Üsküdar Tarihi ve Tarihi Yapıları

0
Advertisement

İstanbul’un tarihi Üsküdar ilçesinin tarihi ile Üsküdar ilçesinde yer alan tarihi yapılar ile ilgili bilgilerin yer aldığı sayfamız.

Tarihi. — Üsküdar çok eski bir şehirdir. M.Ö. VI. yüzyıldan beri bilinen ve oturulan Üsküdar, Bizans zamanında Hrisupolis (Altın Şehir) adıyla tanınırdı. Kalkedonya’ (Kadıköy)ya bağlı bir kasabaydı. Osmanlı Türkleri tarafından «Üsküdar» adı ile anılmasını Evliya Çelebi: «Üsküdar, Eski Dâr’ın bozulmuş şeklidir» diye anlatır. Farsçada ise Üsküdar «posta ulakları» anlamına gelir.

İstanbul’un İmparator Constantinus devrinde gelişmesi üzerine, çok eskiden beri oturulan Üsküdar ile Kalkedonya ikinci sıraya düştüler. Şehir, muhtelif tarihlerde İranlılar’ın, Makedonyalıların, Romalılar’ın, Bizanslıların, Araplar’ın ve son olarak da Türkler’in eline geçti. Osmanlı Türkleri, Sultan Orhan zamanında Üsküdar’a girdiler. Yıldırım Bayezit, şehri ele geçirdi ve Fâtih İstanbul’u kuşattığı zaman Üsküdar’ı önemli bir dayanak noktası olarak kullandı.

Üsküdar, yüzyıllar boyu Avrupa ile Asya arasında önemli bir köprübaşı ödevi gördü. M. Ö. 508’de Dârâ, daha sonra Alkibiyades ve Onbinler’in döküntüleri, 628’de İranlılar, 710’da Araplar, 782’de Abbasî Halifesi Harunürreşit’in orduları, 1101’de Haçlı Orduları, 1147’de Fransa Kralı Louis ile Alman İmparatoru Konrad, 1203’te gene Haçlı Orduları hep Üsküdar’dan geçtiler.

İstanbul’un alınışından sonra, Osmanlılar Üsküdar’a ©nem vererek, köyden farksız olan bu yeri önemli bir şehir haline getirdiler.

Tarihî Yapılar. — Üsküdar’ın başlıca camileri, iskelede Mihrimah Camisi, Şemsipaşa’ da Şemsipaşa Camisi, İskele Meydanı yakınında Yenicami, Kösemvalide Camisi, Atpazarı’n da Eski Valide Camisi, Ayazma Camisi ve Selimiye camileridir.

Advertisement

Üsküdar tarihî çeşme ve sebiller bakımından da zengindir. Bunların başlıcaları Şemsipaşa’da III. Ahmet Çeşmesi, Harem’de Abdülmecit Han Çeşmesi, Bağlarbaşı’nda II. Mahmut Çeşmesi, İskele’de Yeni Valide Camisi yakınında III. Ahmet Çeşmesi, Ayazma Camisi yakınında III. Mustafa Çeşmesi, Küçük Selimiye yakınında III. Selim çeşmeleridir.

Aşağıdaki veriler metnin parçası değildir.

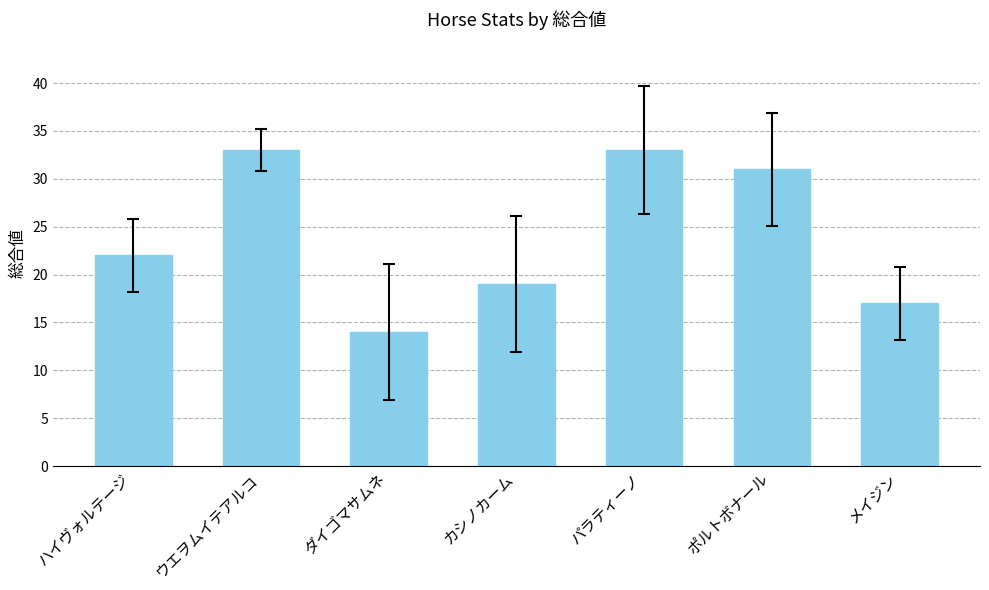

True or false: the data shows 49 at ポルトボナール.

False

İbrahimağa’daki «Ayrılık Çeşmesi» ise eskiden Hacca ve savaşa gidenlerin uğurlandığı yer olduğundan bu adla anılagelmiştir.

Üsküdar’ın en büyük özelliklerinden olan Karacaahmet Mezarlığı, yalnız Üsküdar ve İstanbul’un değil, bütün Türkiye’nin en büyük ve tarihi mezarlığıdır. Üsküdar yakınlarından başlayan mezarlık Haydarpaşa yakınındaki Ayrılık Çeşmesi’nin bulunduğu İbrahimağa’ ya kadar geniş bir alanı kaplar. Mezarlığa adını veren Karacaahmet Bey Horasanlı bir han oğludur.

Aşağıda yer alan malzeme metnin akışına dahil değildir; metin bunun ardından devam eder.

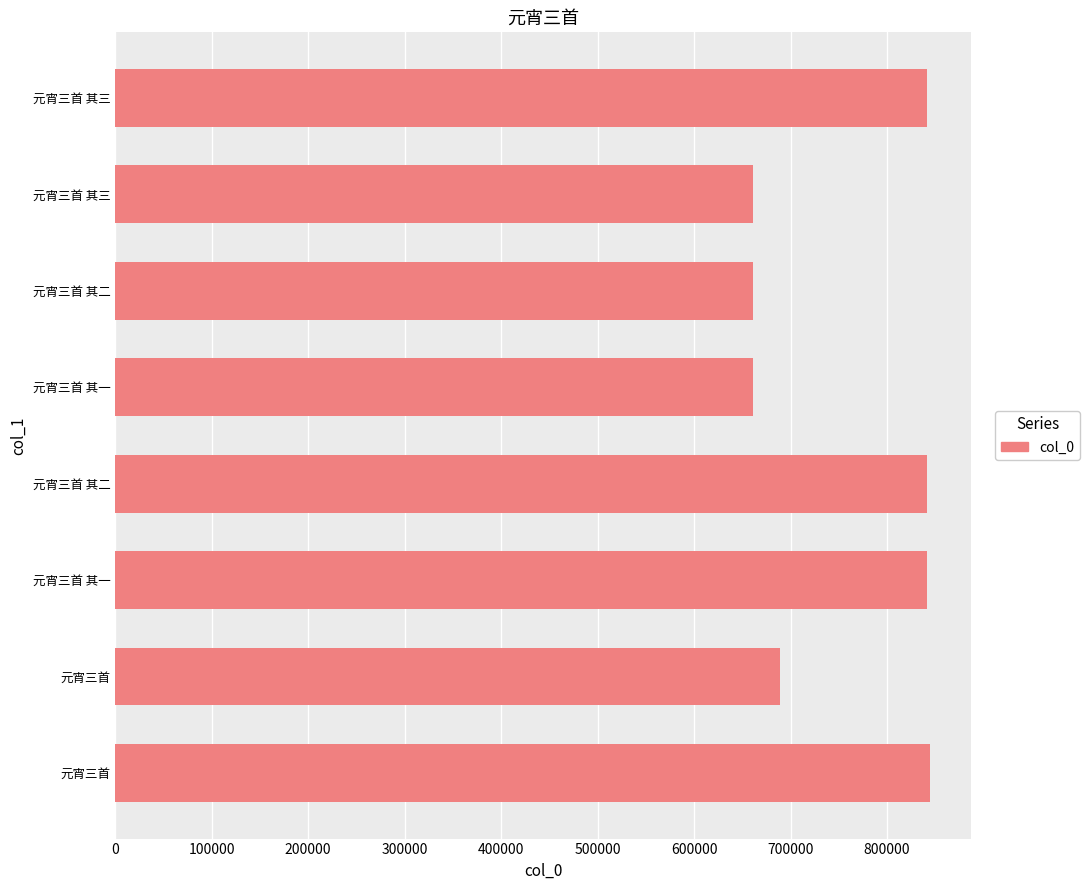

How many series are shown in this chart?

1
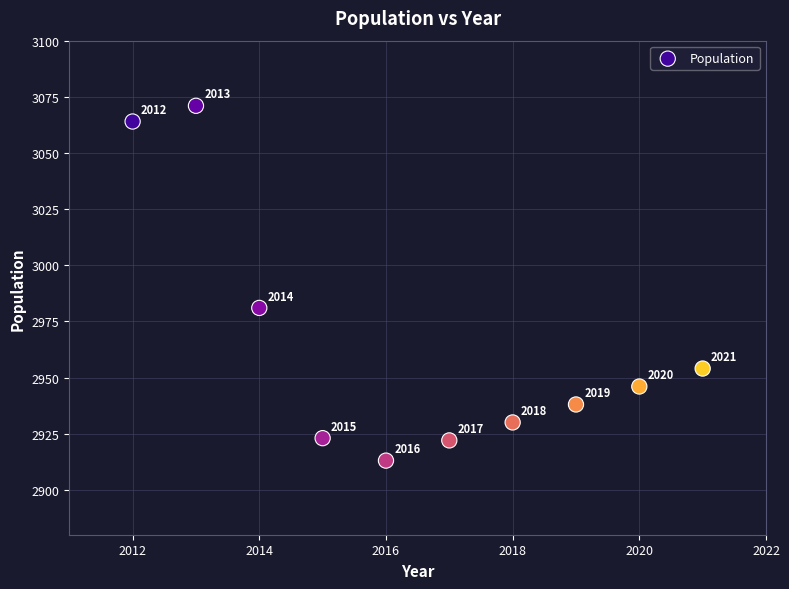

What is the average X value?

2016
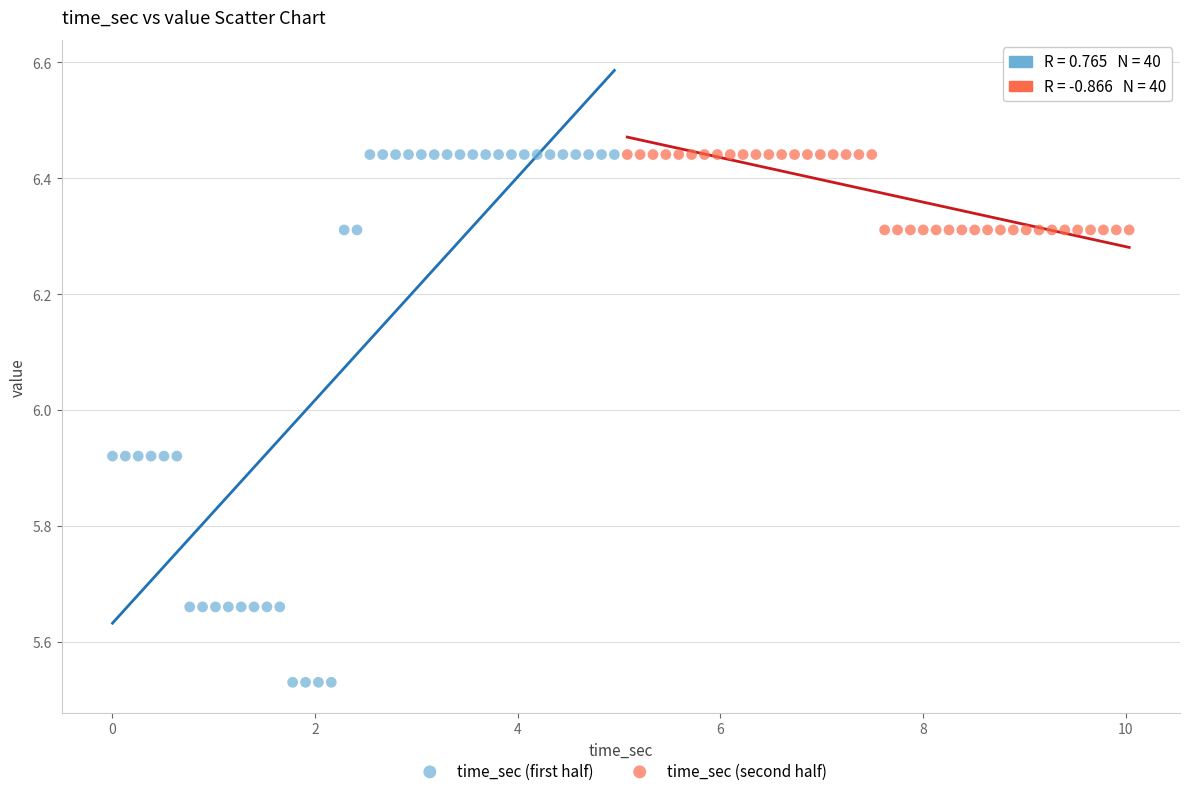

What are all the series names shown in the legend?

time_sec (first half), time_sec (second half)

Üsküdar’ın önemli bir tarihî yapısı da III. Selim zamanında yapılan Selimiye Kışlası’dır. Marmara yüzü 267, diğer yüzleri 200 metre genişlikte olan bu kışlanın 3.000 penceresi ve 228 büyük odası vardır. 1848’de kârgir hale getirilmiştir.

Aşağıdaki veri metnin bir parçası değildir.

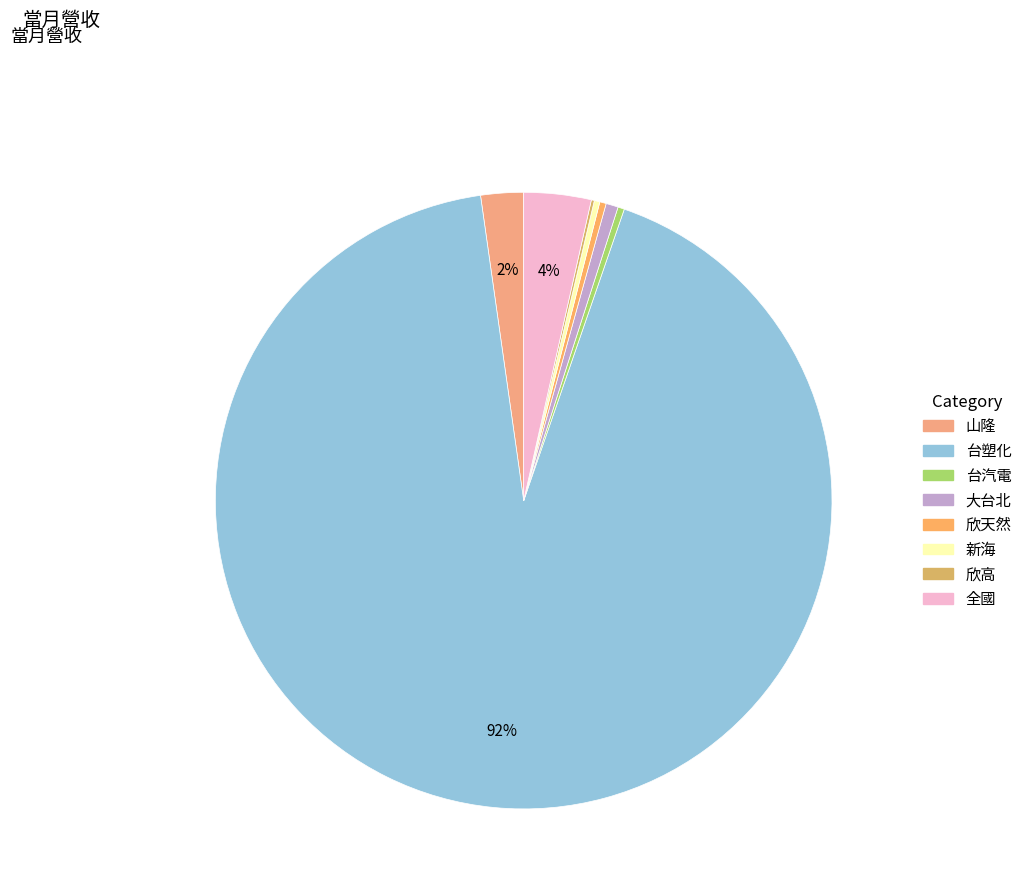

Is 欣天然 the majority of the pie?

No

Üsküdar’ın Kısıklı ve Tomruk suları, İstanbul’un en iyi içme sularıdır. Üsküdar, suyunu Elmalı bendinden alır. Elektrik ve havagazı tesisleri İstanbul Belediyesi’ne bağlıdır. Evler çoğunlukla eski ve ahşap, sokaklar dardır. Son yıllarda şehrin genel görünüşünde yenileşme olmaya başlamıştır. Üsküdar’ın içinde bir park, Kısıklı’da da büyük Millet Parkı vardır.